** Information follows **

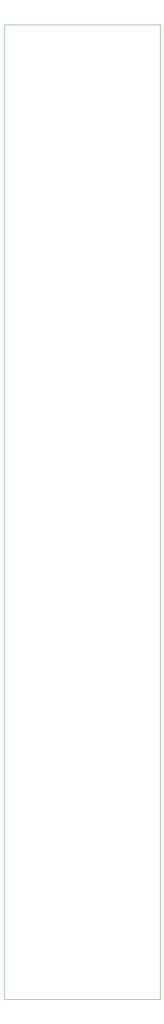
<source format=gm1>
G04 #@! TF.GenerationSoftware,KiCad,Pcbnew,6.0.5+dfsg-1~bpo11+1*
G04 #@! TF.CreationDate,2022-08-16T14:52:49+00:00*
G04 #@! TF.ProjectId,envelope_follower,656e7665-6c6f-4706-955f-666f6c6c6f77,0*
G04 #@! TF.SameCoordinates,Original*
G04 #@! TF.FileFunction,Profile,NP*
%FSLAX46Y46*%
G04 Gerber Fmt 4.6, Leading zero omitted, Abs format (unit mm)*
G04 Created by KiCad (PCBNEW 6.0.5+dfsg-1~bpo11+1) date 2022-08-16 14:52:49*
%MOMM*%
%LPD*%
G01*
G04 APERTURE LIST*
G04 #@! TA.AperFunction,Profile*
%ADD10C,0.100000*%
G04 #@! TD*
G04 APERTURE END LIST*
D10*
X86360000Y-38100000D02*
X86360000Y-228600000D01*
X86360000Y-228600000D02*
X116840000Y-228600000D01*
X116840000Y-38100000D02*
X86360000Y-38100000D01*
X116840000Y-228600000D02*
X116840000Y-38100000D01*
M02*

</source>
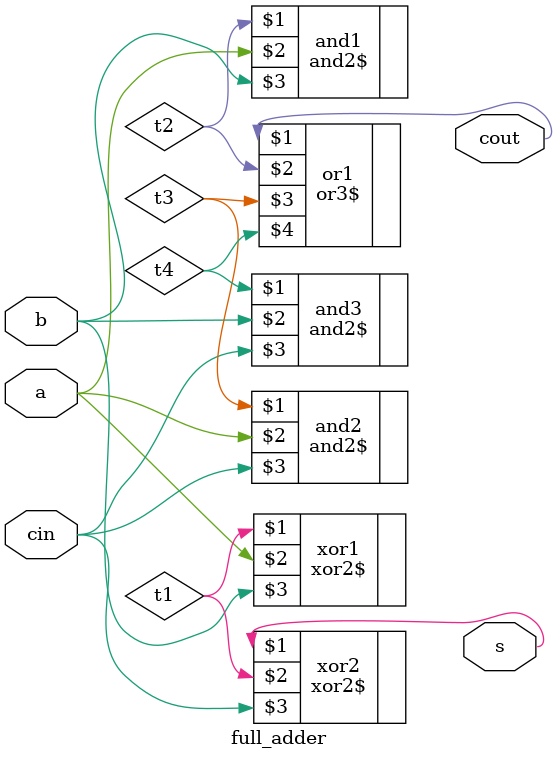
<source format=v>
module full_adder (a, b, s, cout, cin);
	
	input a;
	input b;
	input cin;
	output s;
	output cout;
	
	wire t1, t2, t3, t4;
	
	xor2$ xor1(t1, a, b);
	xor2$ xor2(s, t1, cin);
	and2$ and1(t2, a, b);
	and2$ and2(t3, a, cin);
	and2$ and3(t4, b, cin);
	or3$ or1(cout, t2, t3 ,t4);
	
endmodule

</source>
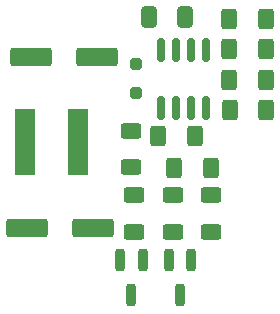
<source format=gbr>
%TF.GenerationSoftware,KiCad,Pcbnew,8.0.0*%
%TF.CreationDate,2026-01-20T23:42:33+05:30*%
%TF.ProjectId,PICKit_Clone_KiCAD,5049434b-6974-45f4-936c-6f6e655f4b69,1.0*%
%TF.SameCoordinates,Original*%
%TF.FileFunction,Paste,Bot*%
%TF.FilePolarity,Positive*%
%FSLAX46Y46*%
G04 Gerber Fmt 4.6, Leading zero omitted, Abs format (unit mm)*
G04 Created by KiCad (PCBNEW 8.0.0) date 2026-01-20 23:42:33*
%MOMM*%
%LPD*%
G01*
G04 APERTURE LIST*
G04 Aperture macros list*
%AMRoundRect*
0 Rectangle with rounded corners*
0 $1 Rounding radius*
0 $2 $3 $4 $5 $6 $7 $8 $9 X,Y pos of 4 corners*
0 Add a 4 corners polygon primitive as box body*
4,1,4,$2,$3,$4,$5,$6,$7,$8,$9,$2,$3,0*
0 Add four circle primitives for the rounded corners*
1,1,$1+$1,$2,$3*
1,1,$1+$1,$4,$5*
1,1,$1+$1,$6,$7*
1,1,$1+$1,$8,$9*
0 Add four rect primitives between the rounded corners*
20,1,$1+$1,$2,$3,$4,$5,0*
20,1,$1+$1,$4,$5,$6,$7,0*
20,1,$1+$1,$6,$7,$8,$9,0*
20,1,$1+$1,$8,$9,$2,$3,0*%
G04 Aperture macros list end*
%ADD10RoundRect,0.250000X0.400000X0.625000X-0.400000X0.625000X-0.400000X-0.625000X0.400000X-0.625000X0*%
%ADD11RoundRect,0.250000X-0.625000X0.400000X-0.625000X-0.400000X0.625000X-0.400000X0.625000X0.400000X0*%
%ADD12RoundRect,0.250000X0.412500X0.650000X-0.412500X0.650000X-0.412500X-0.650000X0.412500X-0.650000X0*%
%ADD13RoundRect,0.250000X-0.400000X-0.625000X0.400000X-0.625000X0.400000X0.625000X-0.400000X0.625000X0*%
%ADD14RoundRect,0.200000X-0.200000X0.750000X-0.200000X-0.750000X0.200000X-0.750000X0.200000X0.750000X0*%
%ADD15R,1.700000X5.700000*%
%ADD16RoundRect,0.150000X-0.150000X0.825000X-0.150000X-0.825000X0.150000X-0.825000X0.150000X0.825000X0*%
%ADD17RoundRect,0.250000X0.625000X-0.400000X0.625000X0.400000X-0.625000X0.400000X-0.625000X-0.400000X0*%
%ADD18RoundRect,0.250000X1.500000X0.550000X-1.500000X0.550000X-1.500000X-0.550000X1.500000X-0.550000X0*%
%ADD19RoundRect,0.250000X0.250000X-0.250000X0.250000X0.250000X-0.250000X0.250000X-0.250000X-0.250000X0*%
G04 APERTURE END LIST*
D10*
%TO.C,R9*%
X151080000Y-91550000D03*
X147980000Y-91550000D03*
%TD*%
D11*
%TO.C,R12*%
X147860000Y-93880000D03*
X147860000Y-96980000D03*
%TD*%
D12*
%TO.C,C3*%
X148952501Y-78840004D03*
X145827499Y-78839996D03*
%TD*%
D13*
%TO.C,R5*%
X146670000Y-88900000D03*
X149770000Y-88900000D03*
%TD*%
D14*
%TO.C,Q2*%
X147560000Y-99350000D03*
X149459999Y-99350001D03*
X148510000Y-102350000D03*
%TD*%
D15*
%TO.C,L1*%
X139880000Y-89360000D03*
X135380000Y-89360000D03*
%TD*%
D14*
%TO.C,Q1*%
X143422501Y-99360000D03*
X145322501Y-99360000D03*
X144372501Y-102360000D03*
%TD*%
D16*
%TO.C,U2*%
X146845000Y-81585000D03*
X148115000Y-81585000D03*
X149385000Y-81585000D03*
X150655001Y-81585001D03*
X150655000Y-86535000D03*
X149385000Y-86535000D03*
X148115000Y-86535000D03*
X146844999Y-86534999D03*
%TD*%
D17*
%TO.C,R13*%
X151150000Y-96980001D03*
X151150000Y-93880001D03*
%TD*%
D10*
%TO.C,R1*%
X155770000Y-78950001D03*
X152670000Y-78950001D03*
%TD*%
D18*
%TO.C,C2*%
X141170000Y-96660000D03*
X135570000Y-96660000D03*
%TD*%
D11*
%TO.C,R11*%
X144570000Y-93879999D03*
X144570000Y-96979999D03*
%TD*%
D17*
%TO.C,R10*%
X144310000Y-91530000D03*
X144310000Y-88430000D03*
%TD*%
D19*
%TO.C,D4*%
X144790000Y-85260000D03*
X144790000Y-82760000D03*
%TD*%
D13*
%TO.C,R2*%
X152670000Y-81550000D03*
X155770000Y-81550000D03*
%TD*%
D18*
%TO.C,C1*%
X141490000Y-82150000D03*
X135890000Y-82150000D03*
%TD*%
D13*
%TO.C,R4*%
X152690000Y-86710000D03*
X155790000Y-86710000D03*
%TD*%
D10*
%TO.C,R3*%
X155770000Y-84130001D03*
X152670000Y-84130001D03*
%TD*%
M02*

</source>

** End of Information **

▸ **Work order**:
How many lines above contain the word "SameCoordinates"? Answer with the number alone.

▸ **Written answer**:
2